Me: What should I wear on my date
Friend: An expensive dress shirt
*Later*
Me: Hi
Her: Is that the top of a wedding gown
[During Sex]
“Hurry up, this isn’t really my house.”
Personal Trainer: No pain, no gain
Me: Deal
If someone asks me to do something I was already planning to do, I will leave the COUNTRY to emphasize how much I’m not doing it anymore.
5-year-old: Can I borrow a dollar?
Me: You don’t have a job. How will you pay me back?
5:
Me:
5: I’ll borrow another dollar.
Some days you’re the dodgeball, some days you’re the face
remember when i met that guy in the club and i asked what he did and he said “i work in subway” and i spent all night asking about sandwich fillings and different breads and the next day i found out he had actually said software not subway. that was a fun and sexy time for me
I went to the local apiary to buy a dozen bees. They gave me thirteen and said the last one was a free bee.
I saw the best minds of my generation rattling in pickle jars in formaldehyde as the cops beat down the door into my basement.
When you die your voice gets added to the Big Bang Theory laugh track.
[First day as a detective]
Me *pouring a drink*: let’s play never have I ever
Murder suspect:
Me: never have I ever shot a guy
Suspect:
Me: never have I killed guy… even by accident? *nudges their drink closer*
Suspect: dude stop
Me: *mouthing* ᵀᵃᵏᵉ ᵃ ˢᶦᵖ
A walk in the woods helps me relax and release tension.
The fact that I’m dragging a body behind me should be irrelevant
Ask Jesus if he loves me, but be cool about it.
Good looking cop: do you know how fast you were going?
Me fluttering eyelashes:
How fast did you want me to be going?
Girl, same.
Hate it when you’re getting rad footage of an accident scene to put on Facebook & some loser says “Hey, aren’t you the paramedic we called?”
I’d prob date Pete Davidson too if Instagram showed me a targeted ad for him more than 3x
At this point I’m sure I’ll meet an alien or zombies before I meet the love of my life!!
If your girlfriend says she’s going out to run some errands and comes back with 6 bags from the mall…
You might be dating my wife.
Flight attendant: all we’ve got to watch is air bud
Me: I know how windows work pal
[FIRST DATE]
HER: I love babies.

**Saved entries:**
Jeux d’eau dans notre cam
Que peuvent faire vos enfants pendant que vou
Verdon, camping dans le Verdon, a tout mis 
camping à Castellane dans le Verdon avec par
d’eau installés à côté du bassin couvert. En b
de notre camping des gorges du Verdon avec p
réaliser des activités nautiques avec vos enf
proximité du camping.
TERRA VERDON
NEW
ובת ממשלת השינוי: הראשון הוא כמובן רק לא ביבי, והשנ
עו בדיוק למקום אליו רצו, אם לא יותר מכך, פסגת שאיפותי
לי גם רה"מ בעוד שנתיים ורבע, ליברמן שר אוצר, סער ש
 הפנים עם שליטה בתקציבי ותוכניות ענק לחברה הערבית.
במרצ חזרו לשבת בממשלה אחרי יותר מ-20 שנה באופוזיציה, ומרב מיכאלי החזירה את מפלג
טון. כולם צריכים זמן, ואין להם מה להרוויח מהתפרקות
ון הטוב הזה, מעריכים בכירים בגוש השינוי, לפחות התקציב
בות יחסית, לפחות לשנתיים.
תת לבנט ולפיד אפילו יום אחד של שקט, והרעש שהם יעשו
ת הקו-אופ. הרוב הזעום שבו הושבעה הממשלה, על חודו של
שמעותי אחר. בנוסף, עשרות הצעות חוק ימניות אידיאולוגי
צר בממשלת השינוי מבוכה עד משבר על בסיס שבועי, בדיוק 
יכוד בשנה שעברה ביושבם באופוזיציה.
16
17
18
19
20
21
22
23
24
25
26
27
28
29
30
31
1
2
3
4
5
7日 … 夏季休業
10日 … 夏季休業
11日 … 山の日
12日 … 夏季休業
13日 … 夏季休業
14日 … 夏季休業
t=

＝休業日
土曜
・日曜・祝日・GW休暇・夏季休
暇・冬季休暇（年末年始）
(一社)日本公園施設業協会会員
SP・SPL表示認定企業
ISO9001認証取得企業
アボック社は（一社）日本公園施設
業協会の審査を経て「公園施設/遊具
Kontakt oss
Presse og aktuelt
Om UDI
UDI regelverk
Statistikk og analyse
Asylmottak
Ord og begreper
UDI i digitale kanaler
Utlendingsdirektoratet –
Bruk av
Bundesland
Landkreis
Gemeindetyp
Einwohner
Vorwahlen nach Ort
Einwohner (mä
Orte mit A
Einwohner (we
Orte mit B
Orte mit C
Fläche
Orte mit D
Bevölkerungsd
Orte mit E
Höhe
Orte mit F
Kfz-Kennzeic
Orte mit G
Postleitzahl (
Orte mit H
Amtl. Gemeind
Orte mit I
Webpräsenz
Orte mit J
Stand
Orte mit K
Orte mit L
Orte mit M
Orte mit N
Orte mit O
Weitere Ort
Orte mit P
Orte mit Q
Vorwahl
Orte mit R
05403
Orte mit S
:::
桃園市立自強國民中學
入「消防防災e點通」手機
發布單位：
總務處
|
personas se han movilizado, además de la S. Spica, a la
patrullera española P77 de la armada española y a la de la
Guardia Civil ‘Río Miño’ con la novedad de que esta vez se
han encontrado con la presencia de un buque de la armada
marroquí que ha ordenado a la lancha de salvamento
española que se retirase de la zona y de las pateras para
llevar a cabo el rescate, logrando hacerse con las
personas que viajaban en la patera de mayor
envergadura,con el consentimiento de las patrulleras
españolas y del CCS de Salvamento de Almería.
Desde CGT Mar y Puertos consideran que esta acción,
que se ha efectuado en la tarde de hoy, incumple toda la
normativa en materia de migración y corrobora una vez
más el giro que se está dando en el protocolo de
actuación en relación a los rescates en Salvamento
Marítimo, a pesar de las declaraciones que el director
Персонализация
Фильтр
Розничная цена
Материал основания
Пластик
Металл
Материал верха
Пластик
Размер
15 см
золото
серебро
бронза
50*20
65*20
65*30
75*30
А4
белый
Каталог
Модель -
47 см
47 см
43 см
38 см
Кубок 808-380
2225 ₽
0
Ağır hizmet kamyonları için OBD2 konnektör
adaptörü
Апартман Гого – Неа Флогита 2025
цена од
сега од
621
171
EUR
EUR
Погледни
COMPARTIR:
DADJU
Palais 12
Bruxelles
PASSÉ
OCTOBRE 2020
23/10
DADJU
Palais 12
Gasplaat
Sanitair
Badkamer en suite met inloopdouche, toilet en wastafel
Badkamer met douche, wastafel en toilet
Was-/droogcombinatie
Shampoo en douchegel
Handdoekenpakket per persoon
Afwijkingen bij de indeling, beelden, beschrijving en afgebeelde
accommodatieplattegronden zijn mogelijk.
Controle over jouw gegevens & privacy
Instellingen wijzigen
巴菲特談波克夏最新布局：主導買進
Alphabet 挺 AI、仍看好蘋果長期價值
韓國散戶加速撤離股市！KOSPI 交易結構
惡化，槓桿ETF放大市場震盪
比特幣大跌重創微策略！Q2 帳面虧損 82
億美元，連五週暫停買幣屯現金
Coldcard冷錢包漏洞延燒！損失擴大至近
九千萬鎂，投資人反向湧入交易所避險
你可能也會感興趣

**Work to be completed:** In the collection of jokes, how many bees did the apiary hand over when a dozen were ordered?

**Exercise output:** Thirteen, and they said the last one was a free bee.